All these complications are life threatening and
will need medical treatment.
In the UK in 2009, there were 1,131 deaths from
asthma, 12 of which were in children aged 14 or under. On average, three people
a day die from asthma.
There is no danger medicines you use for
asthma will cause any problems for the developing baby in the womb. Due to
changes that take place in the body during pregnancy, many women find their
asthma symptoms change when they are pregnant. Some women’s asthma improves
during pregnancy, some women’s asthma worsens and for others it stays the same.
The most severe asthma symptoms experienced by
pregnant women tend to occur between the 24th and 36th week of pregnancy.
Symptoms then decrease significantly during the last month of pregnancy. Only
10% of women experience asthma symptoms during labour and delivery, and these
symptoms can normally be controlled through the use of reliever medicine.
You should manage your asthma in the same way as
you did before you were pregnant. The medicines used for asthma have been
proven to be safe to take during pregnancy and when breastfeeding your child.

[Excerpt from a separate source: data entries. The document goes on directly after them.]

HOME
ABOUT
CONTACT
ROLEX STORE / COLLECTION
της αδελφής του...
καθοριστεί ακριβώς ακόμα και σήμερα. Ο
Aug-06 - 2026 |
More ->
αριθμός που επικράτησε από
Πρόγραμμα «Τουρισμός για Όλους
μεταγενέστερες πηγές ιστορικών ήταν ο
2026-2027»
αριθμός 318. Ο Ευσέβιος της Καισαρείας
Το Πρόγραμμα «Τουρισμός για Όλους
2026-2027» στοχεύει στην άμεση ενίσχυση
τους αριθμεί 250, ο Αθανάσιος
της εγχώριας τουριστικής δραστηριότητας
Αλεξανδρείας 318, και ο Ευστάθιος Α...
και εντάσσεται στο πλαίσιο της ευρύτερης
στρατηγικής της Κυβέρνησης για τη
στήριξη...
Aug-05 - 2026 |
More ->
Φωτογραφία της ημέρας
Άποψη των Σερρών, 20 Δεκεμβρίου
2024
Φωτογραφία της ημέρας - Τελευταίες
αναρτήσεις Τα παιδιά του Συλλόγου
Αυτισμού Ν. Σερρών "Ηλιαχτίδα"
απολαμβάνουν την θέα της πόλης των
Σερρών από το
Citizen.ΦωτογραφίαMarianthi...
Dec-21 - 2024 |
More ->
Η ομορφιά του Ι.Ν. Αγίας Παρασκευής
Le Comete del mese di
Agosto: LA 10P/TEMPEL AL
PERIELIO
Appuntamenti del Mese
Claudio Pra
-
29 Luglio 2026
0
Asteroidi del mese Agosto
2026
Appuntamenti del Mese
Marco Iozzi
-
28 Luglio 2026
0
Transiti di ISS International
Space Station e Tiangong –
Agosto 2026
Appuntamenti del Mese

The one exception is leukotriene receptor antagonists which do not yet
have enough evidence about their safety compared with other asthma
medications.
However, if you need to take leukotriene receptor
antagonists to control your asthma, your doctor or asthma clinic may
recommend you carry on taking them. This is because risks to you and your
child from uncontrolled asthma are thought to be far higher than any
potential risk from this medicine.
Asthma is classed as a disability if it has a
substantial and long-term adverse effect on your ability to carry out normal
daily activities. This impairment must:
- have lasted for 12 months
- be likely to last 12 months
- be of a recurring nature where a recurrence is
likely in a 12-month period.
If you or your child has care or mobility needs
because of asthma, you may be entitled to benefits.
Occupational
asthma
If you develop asthma because of your work and this
is fully documented by your doctor and your employer, you can make a claim for
Industrial Injuries Disablement Benefit from the Benefits Agency. This pays
£20-100 a week to people with asthma that was caused by certain respiratory
sensitisers. You can still claim even if your respiratory sensitiser is not on
this list, as long as it is a 'known sensitiser' (a complete list is available
from the Health and Safety Executive).
If you want to take legal action against your employer
because of occupational asthma, your lawyer must act within three years of
diagnosis.
Get in touch with others
Many people with a long-term health condition
experience feelings of stress, anxiety and depression. You may find it helpful to talk about your
experience of asthma with others in a similar position. Patient organisations
have local groups where you can meet others who have been diagnosed with asthma
and undergone treatment.
If you experience feelings of depression, talk to
your doctor. They will be able to give advice and support. Alternatively, you can
find depression support services in your area.